But then it becomes somewhat spookier. Just as in Bakemono no Ko, where the student imitates without looking, similar syncronistic effects occur between researcher and rover:
I was working in the garden one day and all of a sudden, I don't know what's going on with my right wrist, I cannot move it - out of nowhere! I get here [to the planning meeting], and Spirit has, its right front wheel is stuck! Things like that, you know? ... I am totally connected to [Spirit]!
Spirit is, by the way, the other rover sent with Opportunity.

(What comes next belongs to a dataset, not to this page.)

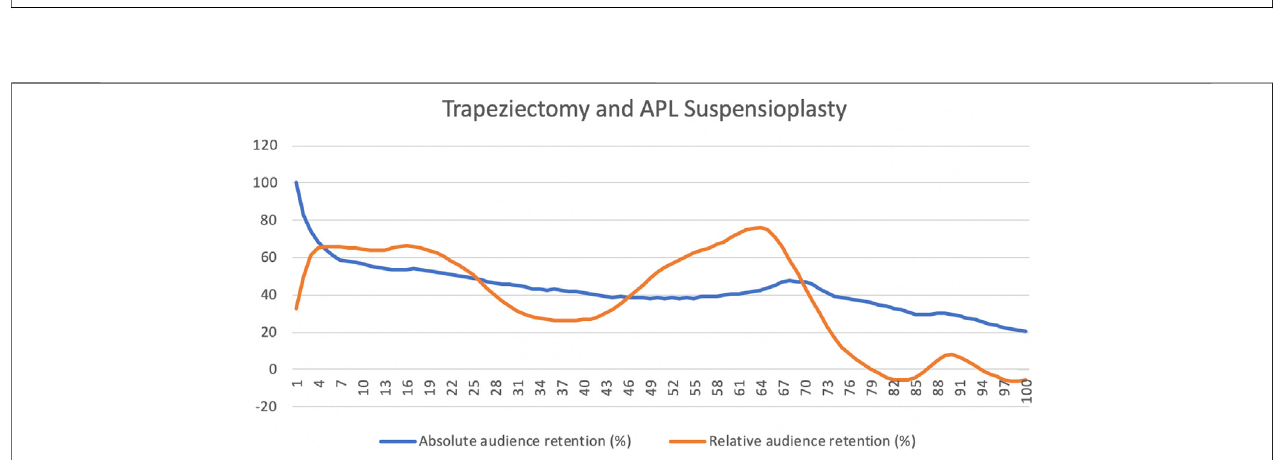
FIGURE 13 | Audience Retention Rate for Trapeziectomy and APL Suspensioplasty. *The x -axis of the graph refers to the length of the video in percentage.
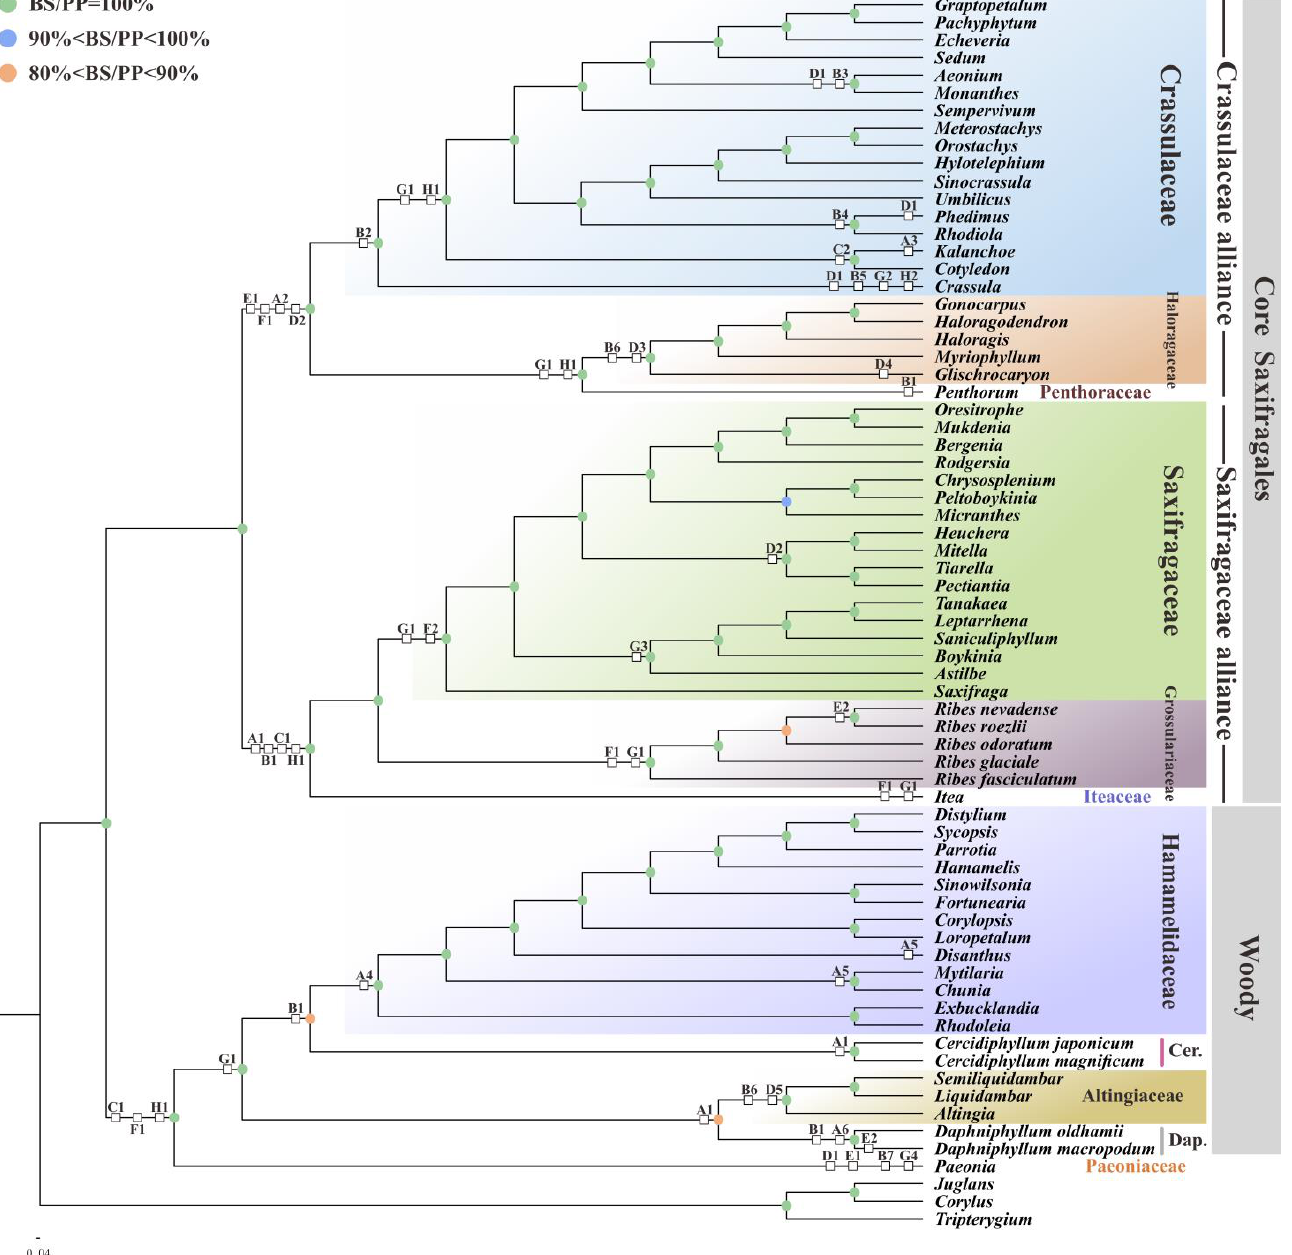
Figure 4. The simplified PCG tree combined with pttRNA structural characteristics. White boxes indicate the specific structures, which are detailed in Table 3. Note that the families Cercidiphyllaceae and Daphniphyllaceae are abbreviated as Cer. and Dap., respectively. Table 3. The evolutionary signals identified from the structures of pttRNAs among Saxifragales. Types of pttRNAs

Another researcher tells a similar story:
Interestingly, I screwed up my shoulder ... and needed surgery on it right about the time that Opportunity's IDD [arm] started having problems [with a stiff shoulder joint], and I broke my toe right before Spirit's wheel [broke], so I'm just saying, maybe it's kind of sympathetic, I don't know, [laughs] I mean I don't think there's any magic involved or anything but maybe it's some kind of subconscious thing, I don't know.
Whatever the cause, this peculiar effect, as seen in Bakemono no Ko, is a field of fascination for the cognitive scientist to run abound in. There is something deeper to this idea of imitation. From the duck looking for its mother, to the shaman attempting to channel a spirit, there's something distinctly interesting about the phenomenon.